= Exercise goal =
Which of the lines below contain the string "овощей"? Copy each one.

= Input =

::::::::

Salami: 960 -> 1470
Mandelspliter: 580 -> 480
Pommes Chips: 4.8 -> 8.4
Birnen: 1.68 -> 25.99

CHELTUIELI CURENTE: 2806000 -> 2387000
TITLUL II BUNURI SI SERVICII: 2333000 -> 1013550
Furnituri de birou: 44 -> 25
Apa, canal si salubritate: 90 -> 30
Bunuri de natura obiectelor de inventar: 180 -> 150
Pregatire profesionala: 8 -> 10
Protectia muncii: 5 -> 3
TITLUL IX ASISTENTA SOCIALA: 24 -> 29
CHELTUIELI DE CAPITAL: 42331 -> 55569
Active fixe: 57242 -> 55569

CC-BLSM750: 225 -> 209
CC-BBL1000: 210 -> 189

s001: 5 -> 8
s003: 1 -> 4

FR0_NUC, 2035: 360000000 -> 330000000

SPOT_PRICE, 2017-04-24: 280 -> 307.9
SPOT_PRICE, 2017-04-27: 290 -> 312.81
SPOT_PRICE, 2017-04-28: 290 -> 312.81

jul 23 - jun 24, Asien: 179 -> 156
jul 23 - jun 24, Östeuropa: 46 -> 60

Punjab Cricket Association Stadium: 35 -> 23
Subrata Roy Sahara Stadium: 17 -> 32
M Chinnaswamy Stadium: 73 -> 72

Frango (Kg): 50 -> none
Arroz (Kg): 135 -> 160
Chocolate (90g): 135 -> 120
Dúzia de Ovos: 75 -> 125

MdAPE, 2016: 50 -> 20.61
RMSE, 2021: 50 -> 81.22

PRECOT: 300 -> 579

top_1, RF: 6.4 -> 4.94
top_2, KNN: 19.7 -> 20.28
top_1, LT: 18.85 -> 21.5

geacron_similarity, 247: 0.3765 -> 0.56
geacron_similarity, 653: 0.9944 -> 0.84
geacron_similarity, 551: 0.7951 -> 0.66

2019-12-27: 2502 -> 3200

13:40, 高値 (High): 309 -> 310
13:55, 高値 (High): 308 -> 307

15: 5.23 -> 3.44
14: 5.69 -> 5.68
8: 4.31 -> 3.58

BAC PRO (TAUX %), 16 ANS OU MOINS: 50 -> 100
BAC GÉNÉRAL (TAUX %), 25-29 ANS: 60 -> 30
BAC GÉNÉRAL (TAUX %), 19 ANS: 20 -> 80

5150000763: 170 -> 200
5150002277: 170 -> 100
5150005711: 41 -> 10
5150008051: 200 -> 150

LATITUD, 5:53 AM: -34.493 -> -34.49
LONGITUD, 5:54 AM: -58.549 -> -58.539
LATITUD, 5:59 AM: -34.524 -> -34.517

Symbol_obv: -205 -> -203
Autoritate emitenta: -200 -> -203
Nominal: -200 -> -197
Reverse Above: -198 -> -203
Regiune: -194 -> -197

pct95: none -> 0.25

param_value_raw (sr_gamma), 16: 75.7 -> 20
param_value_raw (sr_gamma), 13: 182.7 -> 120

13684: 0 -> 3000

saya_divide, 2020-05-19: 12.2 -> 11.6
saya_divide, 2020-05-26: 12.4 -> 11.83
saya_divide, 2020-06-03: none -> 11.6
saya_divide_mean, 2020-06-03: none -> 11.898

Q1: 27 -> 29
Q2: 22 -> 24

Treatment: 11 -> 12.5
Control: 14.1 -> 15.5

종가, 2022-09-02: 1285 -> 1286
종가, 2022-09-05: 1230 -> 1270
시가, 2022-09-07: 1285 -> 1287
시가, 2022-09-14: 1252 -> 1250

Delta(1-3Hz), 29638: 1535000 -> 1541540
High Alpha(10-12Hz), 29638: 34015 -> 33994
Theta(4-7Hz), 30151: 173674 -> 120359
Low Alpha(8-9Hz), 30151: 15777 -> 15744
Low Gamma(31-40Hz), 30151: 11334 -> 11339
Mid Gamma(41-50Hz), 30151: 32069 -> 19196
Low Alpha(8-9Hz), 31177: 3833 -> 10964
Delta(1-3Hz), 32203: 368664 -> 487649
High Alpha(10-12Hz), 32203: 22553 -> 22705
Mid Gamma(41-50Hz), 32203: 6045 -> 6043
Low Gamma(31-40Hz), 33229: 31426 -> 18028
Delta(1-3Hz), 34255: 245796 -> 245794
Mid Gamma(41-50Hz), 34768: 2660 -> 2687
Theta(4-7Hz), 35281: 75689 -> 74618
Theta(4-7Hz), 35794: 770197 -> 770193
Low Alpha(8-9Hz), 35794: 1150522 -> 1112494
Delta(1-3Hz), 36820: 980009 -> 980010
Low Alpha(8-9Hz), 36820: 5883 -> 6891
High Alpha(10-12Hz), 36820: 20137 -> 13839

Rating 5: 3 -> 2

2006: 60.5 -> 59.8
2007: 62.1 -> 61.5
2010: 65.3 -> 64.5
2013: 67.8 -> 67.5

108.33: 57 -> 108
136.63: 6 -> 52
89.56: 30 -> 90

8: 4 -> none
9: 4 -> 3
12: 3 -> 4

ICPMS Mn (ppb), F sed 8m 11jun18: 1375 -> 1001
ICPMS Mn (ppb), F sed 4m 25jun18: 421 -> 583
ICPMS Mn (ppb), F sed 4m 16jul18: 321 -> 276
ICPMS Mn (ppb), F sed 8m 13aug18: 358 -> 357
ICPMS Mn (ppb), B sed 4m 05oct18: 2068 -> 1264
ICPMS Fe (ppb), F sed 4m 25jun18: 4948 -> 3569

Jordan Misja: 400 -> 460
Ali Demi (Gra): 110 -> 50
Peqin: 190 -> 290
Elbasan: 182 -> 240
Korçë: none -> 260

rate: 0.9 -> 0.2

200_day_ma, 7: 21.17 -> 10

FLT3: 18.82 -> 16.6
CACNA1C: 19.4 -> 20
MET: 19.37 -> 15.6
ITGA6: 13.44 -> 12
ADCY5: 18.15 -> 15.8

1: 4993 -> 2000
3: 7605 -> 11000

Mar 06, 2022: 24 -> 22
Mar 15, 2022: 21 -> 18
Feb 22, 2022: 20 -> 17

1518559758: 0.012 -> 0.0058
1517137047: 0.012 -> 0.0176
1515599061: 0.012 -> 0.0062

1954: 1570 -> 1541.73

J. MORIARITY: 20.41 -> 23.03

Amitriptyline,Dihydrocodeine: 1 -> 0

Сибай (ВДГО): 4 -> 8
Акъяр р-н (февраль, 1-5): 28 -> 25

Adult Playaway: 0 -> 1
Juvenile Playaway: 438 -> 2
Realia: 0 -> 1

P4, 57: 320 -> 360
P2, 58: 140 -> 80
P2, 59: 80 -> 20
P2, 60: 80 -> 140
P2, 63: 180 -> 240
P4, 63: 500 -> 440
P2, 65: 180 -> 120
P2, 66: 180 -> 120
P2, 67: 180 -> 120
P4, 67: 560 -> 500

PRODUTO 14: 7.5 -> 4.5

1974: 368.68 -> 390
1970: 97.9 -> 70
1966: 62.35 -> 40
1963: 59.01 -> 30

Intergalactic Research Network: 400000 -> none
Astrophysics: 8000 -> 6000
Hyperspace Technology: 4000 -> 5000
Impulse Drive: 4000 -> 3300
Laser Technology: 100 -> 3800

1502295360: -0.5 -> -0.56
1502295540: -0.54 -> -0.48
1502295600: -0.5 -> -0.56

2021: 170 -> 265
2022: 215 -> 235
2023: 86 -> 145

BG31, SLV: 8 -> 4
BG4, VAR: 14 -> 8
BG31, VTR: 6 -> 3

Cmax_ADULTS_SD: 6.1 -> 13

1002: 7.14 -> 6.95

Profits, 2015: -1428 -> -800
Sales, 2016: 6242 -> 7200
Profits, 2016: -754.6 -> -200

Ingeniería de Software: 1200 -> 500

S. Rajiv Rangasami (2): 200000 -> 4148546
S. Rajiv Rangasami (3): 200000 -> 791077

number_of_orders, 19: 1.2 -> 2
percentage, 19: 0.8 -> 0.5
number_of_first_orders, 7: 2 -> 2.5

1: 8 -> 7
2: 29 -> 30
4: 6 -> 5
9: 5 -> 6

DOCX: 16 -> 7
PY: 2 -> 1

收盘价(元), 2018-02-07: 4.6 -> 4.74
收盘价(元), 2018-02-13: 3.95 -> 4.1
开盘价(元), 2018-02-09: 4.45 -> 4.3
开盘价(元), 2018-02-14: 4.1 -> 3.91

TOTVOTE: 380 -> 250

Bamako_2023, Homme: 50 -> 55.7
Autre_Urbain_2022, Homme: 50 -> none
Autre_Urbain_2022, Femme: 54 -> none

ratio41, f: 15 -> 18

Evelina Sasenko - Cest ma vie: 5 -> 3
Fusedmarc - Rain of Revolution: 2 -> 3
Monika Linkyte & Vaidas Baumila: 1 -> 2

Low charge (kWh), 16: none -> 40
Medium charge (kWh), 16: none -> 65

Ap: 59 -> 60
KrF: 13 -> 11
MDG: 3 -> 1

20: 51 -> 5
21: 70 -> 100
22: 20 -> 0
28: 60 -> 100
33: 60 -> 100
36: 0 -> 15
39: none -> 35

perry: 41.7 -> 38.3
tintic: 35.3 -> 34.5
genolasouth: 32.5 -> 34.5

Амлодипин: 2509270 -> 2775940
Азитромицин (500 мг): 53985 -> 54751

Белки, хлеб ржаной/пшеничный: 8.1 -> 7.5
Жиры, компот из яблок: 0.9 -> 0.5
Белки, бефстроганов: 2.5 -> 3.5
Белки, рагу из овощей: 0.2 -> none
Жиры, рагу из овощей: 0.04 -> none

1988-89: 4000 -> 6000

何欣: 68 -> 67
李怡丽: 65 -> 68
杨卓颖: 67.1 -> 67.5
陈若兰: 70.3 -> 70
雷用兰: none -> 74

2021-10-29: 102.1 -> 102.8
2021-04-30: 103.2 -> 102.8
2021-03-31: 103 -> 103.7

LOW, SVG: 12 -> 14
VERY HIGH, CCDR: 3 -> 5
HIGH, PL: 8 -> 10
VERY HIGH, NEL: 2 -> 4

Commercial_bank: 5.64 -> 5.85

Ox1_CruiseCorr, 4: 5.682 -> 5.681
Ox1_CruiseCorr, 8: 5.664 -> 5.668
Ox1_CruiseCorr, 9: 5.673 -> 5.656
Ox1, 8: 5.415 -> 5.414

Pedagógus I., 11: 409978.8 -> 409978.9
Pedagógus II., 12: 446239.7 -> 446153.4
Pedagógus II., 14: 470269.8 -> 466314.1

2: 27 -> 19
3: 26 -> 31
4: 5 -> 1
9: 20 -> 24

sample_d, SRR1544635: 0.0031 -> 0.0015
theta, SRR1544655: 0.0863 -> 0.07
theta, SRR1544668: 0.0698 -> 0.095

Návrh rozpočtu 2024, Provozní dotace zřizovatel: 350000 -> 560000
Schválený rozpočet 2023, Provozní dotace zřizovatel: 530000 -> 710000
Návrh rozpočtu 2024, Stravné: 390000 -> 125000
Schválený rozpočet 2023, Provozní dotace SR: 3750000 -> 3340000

::::::::

= Exercise solution =
Белки, рагу из овощей: 0.2 -> none
Жиры, рагу из овощей: 0.04 -> none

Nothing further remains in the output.